Stored data entries:
┏━━

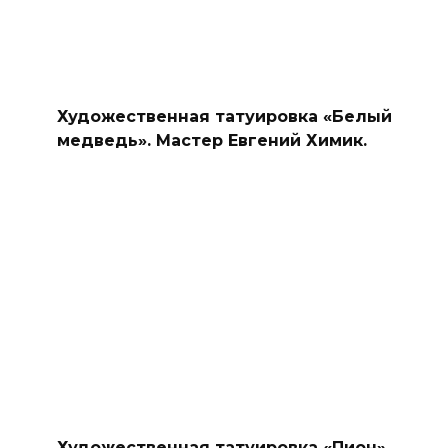
Художественная татуировка «Белый
медведь». Мастер Евгений Химик.
Художественная татуировка «Пион»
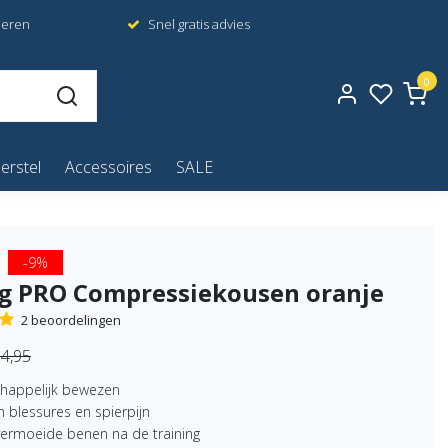
neren
Snel gratis advies
0
erstel
Accessoires
SALE
-9%
g PRO Compressiekousen oranje
2 beoordelingen
4,95
happelijk bewezen
blessures en spierpijn
vermoeide benen na de training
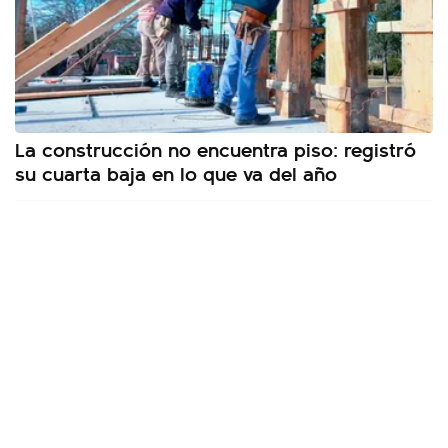
La construcción no encuentra piso: registró
su cuarta baja en lo que va del año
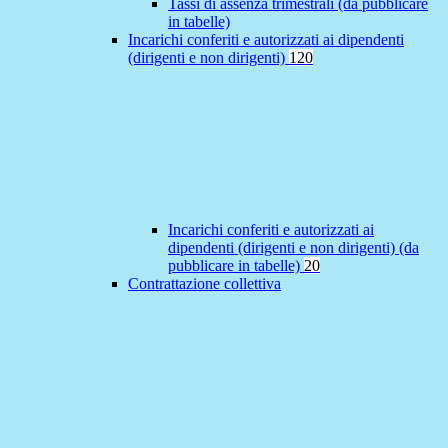
Tassi di assenza trimestrali (da pubblicare
in tabelle)
Incarichi conferiti e autorizzati ai dipendenti
(dirigenti e non dirigenti)
120
Incarichi conferiti e autorizzati ai
dipendenti (dirigenti e non dirigenti) (da
pubblicare in tabelle)
20
Contrattazione collettiva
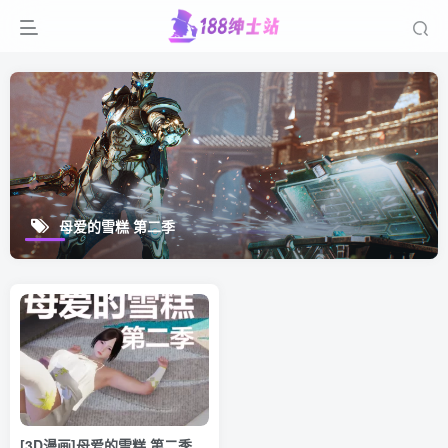
母爱的雪糕 第二季
[3D漫画]母爱的雪糕 第二季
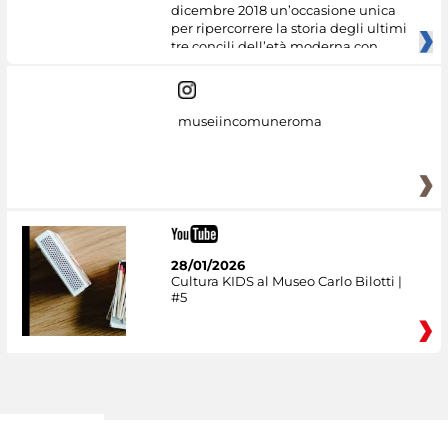
dicembre 2018 un’occasione unica
per ripercorrere la storia degli ultimi
tre concili dell’età moderna con
museiincomuneroma
28/01/2026
Cultura KIDS al Museo Carlo Bilotti |
#5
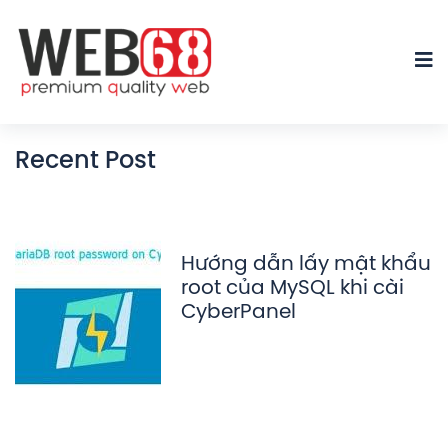
Recent Post
Hướng dẫn lấy mật khẩu
root của MySQL khi cài
CyberPanel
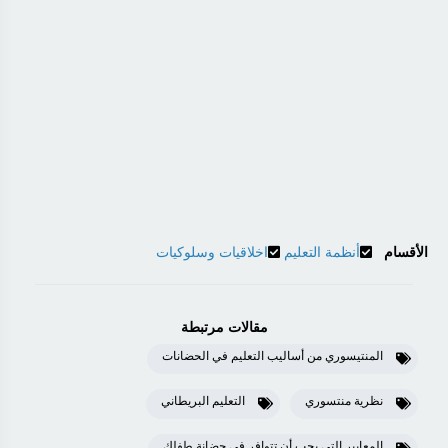
الأقسام
أنظمة التعليم
اخلاقيات وسلوكيات
مقالات مرتبطة
المنتيسوري من أساليب التعليم في الحضانات
نظرية منتسوري
التعليم البريطاني
المعايير التى يجب أن تتوافر فى حضانة طفلك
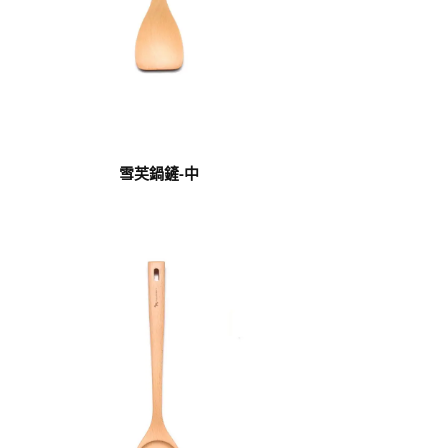
雪芙鍋鏟-中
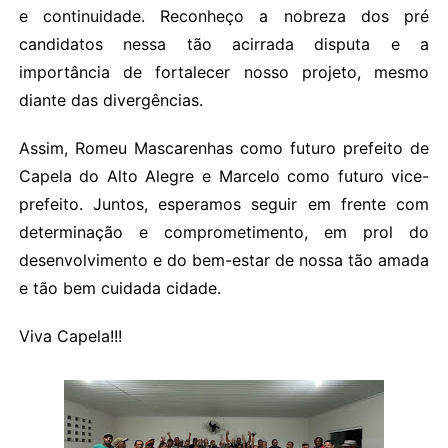
e continuidade. Reconheço a nobreza dos pré
candidatos nessa tão acirrada disputa e a
importância de fortalecer nosso projeto, mesmo
diante das divergências.
Assim, Romeu Mascarenhas como futuro prefeito de
Capela do Alto Alegre e Marcelo como futuro vice-
prefeito. Juntos, esperamos seguir em frente com
determinação e comprometimento, em prol do
desenvolvimento e do bem-estar de nossa tão amada
e tão bem cuidada cidade.
Viva Capela!!!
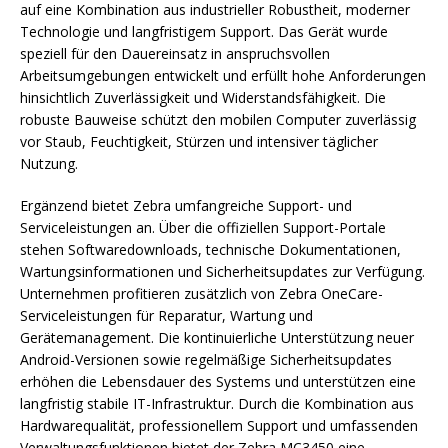
auf eine Kombination aus industrieller Robustheit, moderner
Technologie und langfristigem Support. Das Gerät wurde
speziell für den Dauereinsatz in anspruchsvollen
Arbeitsumgebungen entwickelt und erfüllt hohe Anforderungen
hinsichtlich Zuverlässigkeit und Widerstandsfähigkeit. Die
robuste Bauweise schützt den mobilen Computer zuverlässig
vor Staub, Feuchtigkeit, Stürzen und intensiver täglicher
Nutzung.
Ergänzend bietet Zebra umfangreiche Support- und
Serviceleistungen an. Über die offiziellen Support-Portale
stehen Softwaredownloads, technische Dokumentationen,
Wartungsinformationen und Sicherheitsupdates zur Verfügung.
Unternehmen profitieren zusätzlich von Zebra OneCare-
Serviceleistungen für Reparatur, Wartung und
Gerätemanagement. Die kontinuierliche Unterstützung neuer
Android-Versionen sowie regelmäßige Sicherheitsupdates
erhöhen die Lebensdauer des Systems und unterstützen eine
langfristig stabile IT-Infrastruktur. Durch die Kombination aus
Hardwarequalität, professionellem Support und umfassenden
Verwaltungsfunktionen bietet der Zebra MC3450 eine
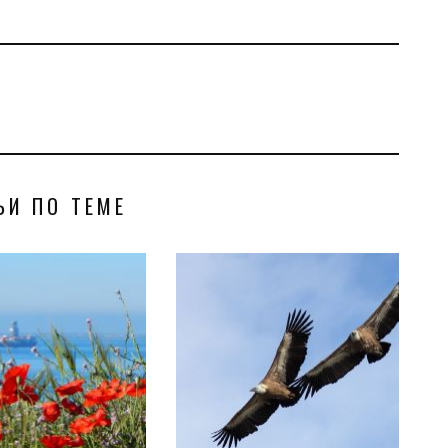
ЬИ ПО ТЕМЕ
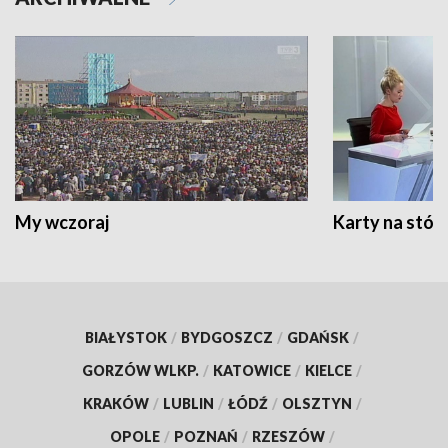
My wczoraj
Karty na stół:
BIAŁYSTOK
/
BYDGOSZCZ
/
GDAŃSK
/
GORZÓW WLKP.
/
KATOWICE
/
KIELCE
/
KRAKÓW
/
LUBLIN
/
ŁÓDŹ
/
OLSZTYN
/
OPOLE
/
POZNAŃ
/
RZESZÓW
/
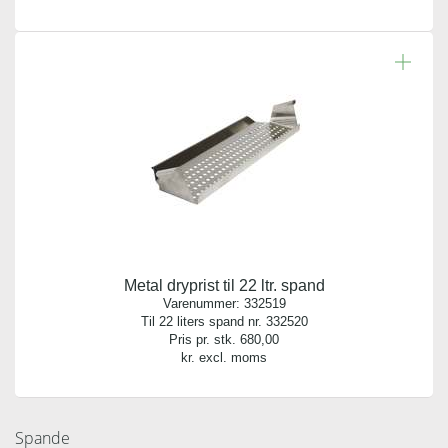
Kvalitet:
Plast
Diameter:
4,00 cm
Metal dryprist til 22 ltr. spand
Varenummer:
332519
Til 22 liters spand nr. 332520
Pris pr. stk.
680,00
kr. excl. moms
Spande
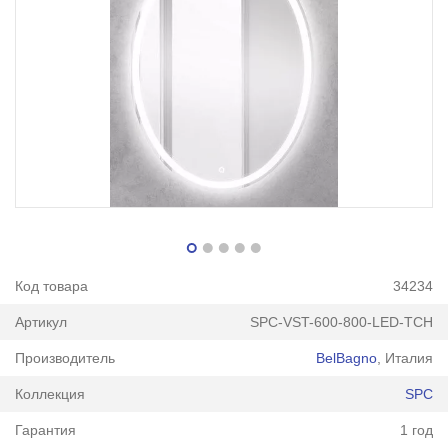
Код товара
34234
Артикул
SPC-VST-600-800-LED-TCH
Производитель
BelBagno
, Италия
Коллекция
SPC
Гарантия
1 год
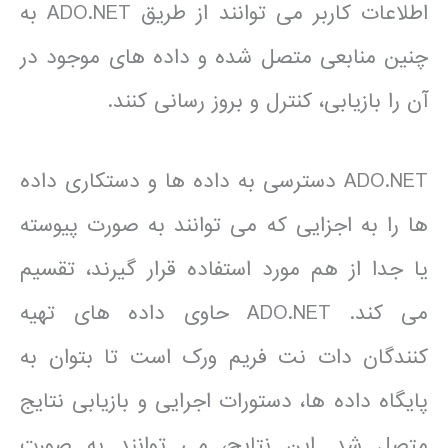
اطلاعات کاربر می توانند از طریق ADO.NET به
چنین منابعی متصل شده و داده های موجود در
آن را بازیابی، کنترل و بروز رسانی کنند.
ADO.NET دسترسی به داده ها و دستکاری داده
ها را به اجزایی که می توانند به صورت پیوسته
یا جدا از هم مورد استفاده قرار گیرند، تقسیم
می کند. ADO.NET حاوی داده های تهیه
کنندگان دات نت فریم ورک است تا بتوان به
پایگاه داده ها، دستورات اجرایی و بازیابی نتایج
متصل شد. این نتایج، می توانند به صورت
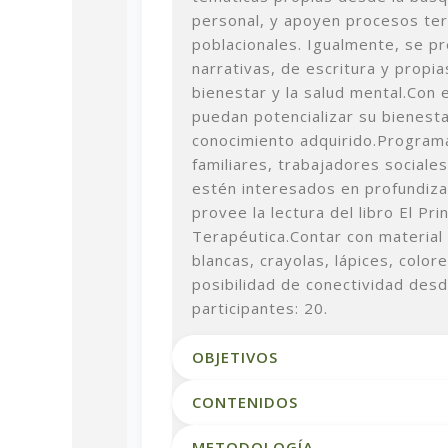
personal, y apoyen procesos ter
poblacionales. Igualmente, se p
narrativas, de escritura y propia
bienestar y la salud mental.
Con 
puedan potencializar su bienesta
conocimiento adquirido.
Programa
familiares, trabajadores sociale
estén interesados en profundiza
provee la lectura del libro El Pr
Terapéutica.
Contar con material
blancas, crayolas, lápices, color
posibilidad de conectividad desd
participantes: 20.
OBJETIVOS
CONTENIDOS
METODOLOGÍA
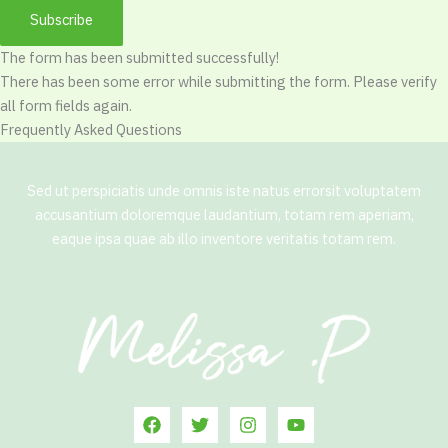
Subscribe
The form has been submitted successfully!
There has been some error while submitting the form. Please verify
all form fields again.
Frequently Asked Questions
Sed ut perspiciatis unde omnis iste natus errorsit voluptatem
accusantium doloremque laudantium, totam rem aperiam,
eaque ipsa quae ab illo inventore veritatis totam rem.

┗━━

Work order: Although the records contain pictures, restate them word for word with those pictures left out.

Task response:
Художественная татуировка «Белый
медведь». Мастер Евгений Химик.
Художественная татуировка «Пион»
neren
Snel gratis advies
0
erstel
Accessoires
SALE
-9%
g PRO Compressiekousen oranje
2 beoordelingen
4,95
happelijk bewezen
blessures en spierpijn
vermoeide benen na de training
La construcción no encuentra piso: registró
su cuarta baja en lo que va del año
Tassi di assenza trimestrali (da pubblicare
in tabelle)
Incarichi conferiti e autorizzati ai dipendenti
(dirigenti e non dirigenti)
120
Incarichi conferiti e autorizzati ai
dipendenti (dirigenti e non dirigenti) (da
pubblicare in tabelle)
20
Contrattazione collettiva
母爱的雪糕 第二季
[3D漫画]母爱的雪糕 第二季
dicembre 2018 un’occasione unica
per ripercorrere la storia degli ultimi
tre concili dell’età moderna con
museiincomuneroma
28/01/2026
Cultura KIDS al Museo Carlo Bilotti |
#5
Recent Post
Hướng dẫn lấy mật khẩu
root của MySQL khi cài
CyberPanel
الأقسام
أنظمة التعليم
اخلاقيات وسلوكيات
مقالات مرتبطة
المنتيسوري من أساليب التعليم في الحضانات
نظرية منتسوري
التعليم البريطاني
المعايير التى يجب أن تتوافر فى حضانة طفلك
雪芙鍋鏟-中
e continuidade. Reconheço a nobreza dos pré
candidatos nessa tão acirrada disputa e a
importância de fortalecer nosso projeto, mesmo
diante das divergências.
Assim, Romeu Mascarenhas como futuro prefeito de
Capela do Alto Alegre e Marcelo como futuro vice-
prefeito. Juntos, esperamos seguir em frente com
determinação e comprometimento, em prol do
desenvolvimento e do bem-estar de nossa tão amada
e tão bem cuidada cidade.
Viva Capela!!!
auf eine Kombination aus industrieller Robustheit, moderner
Technologie und langfristigem Support. Das Gerät wurde
speziell für den Dauereinsatz in anspruchsvollen
Arbeitsumgebungen entwickelt und erfüllt hohe Anforderungen
hinsichtlich Zuverlässigkeit und Widerstandsfähigkeit. Die
robuste Bauweise schützt den mobilen Computer zuverlässig
vor Staub, Feuchtigkeit, Stürzen und intensiver täglicher
Nutzung.
Ergänzend bietet Zebra umfangreiche Support- und
Serviceleistungen an. Über die offiziellen Support-Portale
stehen Softwaredownloads, technische Dokumentationen,
Wartungsinformationen und Sicherheitsupdates zur Verfügung.
Unternehmen profitieren zusätzlich von Zebra OneCare-
Serviceleistungen für Reparatur, Wartung und
Gerätemanagement. Die kontinuierliche Unterstützung neuer
Android-Versionen sowie regelmäßige Sicherheitsupdates
erhöhen die Lebensdauer des Systems und unterstützen eine
langfristig stabile IT-Infrastruktur. Durch die Kombination aus
Hardwarequalität, professionellem Support und umfassenden
Verwaltungsfunktionen bietet der Zebra MC3450 eine
ЬИ ПО ТЕМЕ
My wczoraj
Karty na stół:
BIAŁYSTOK
/
BYDGOSZCZ
/
GDAŃSK
/
GORZÓW WLKP.
/
KATOWICE
/
KIELCE
/
KRAKÓW
/
LUBLIN
/
ŁÓDŹ
/
OLSZTYN
/
OPOLE
/
POZNAŃ
/
RZESZÓW
/
Kvalitet:
Plast
Diameter:
4,00 cm
Metal dryprist til 22 ltr. spand
Varenummer:
332519
Til 22 liters spand nr. 332520
Pris pr. stk.
680,00
kr. excl. moms
Spande
Код товара
34234
Артикул
SPC-VST-600-800-LED-TCH
Производитель
BelBagno
, Италия
Коллекция
SPC
Гарантия
1 год
اطلاعات کاربر می توانند از طریق ADO.NET به
چنین منابعی متصل شده و داده های موجود در
آن را بازیابی، کنترل و بروز رسانی کنند.
ADO.NET دسترسی به داده ها و دستکاری داده
ها را به اجزایی که می توانند به صورت پیوسته
یا جدا از هم مورد استفاده قرار گیرند، تقسیم
می کند. ADO.NET حاوی داده های تهیه
کنندگان دات نت فریم ورک است تا بتوان به
پایگاه داده ها، دستورات اجرایی و بازیابی نتایج
متصل شد. این نتایج، می توانند به صورت
personal, y apoyen procesos ter
poblacionales. Igualmente, se p
narrativas, de escritura y propia
bienestar y la salud mental.
Con 
puedan potencializar su bienesta
conocimiento adquirido.
Programa
familiares, trabajadores sociale
estén interesados en profundiza
provee la lectura del libro El Pr
Terapéutica.
Contar con material
blancas, crayolas, lápices, color
posibilidad de conectividad desd
participantes: 20.
OBJETIVOS
CONTENIDOS
METODOLOGÍA
Subscribe
The form has been submitted successfully!
There has been some error while submitting the form. Please verify
all form fields again.
Frequently Asked Questions
Sed ut perspiciatis unde omnis iste natus errorsit voluptatem
accusantium doloremque laudantium, totam rem aperiam,
eaque ipsa quae ab illo inventore veritatis totam rem.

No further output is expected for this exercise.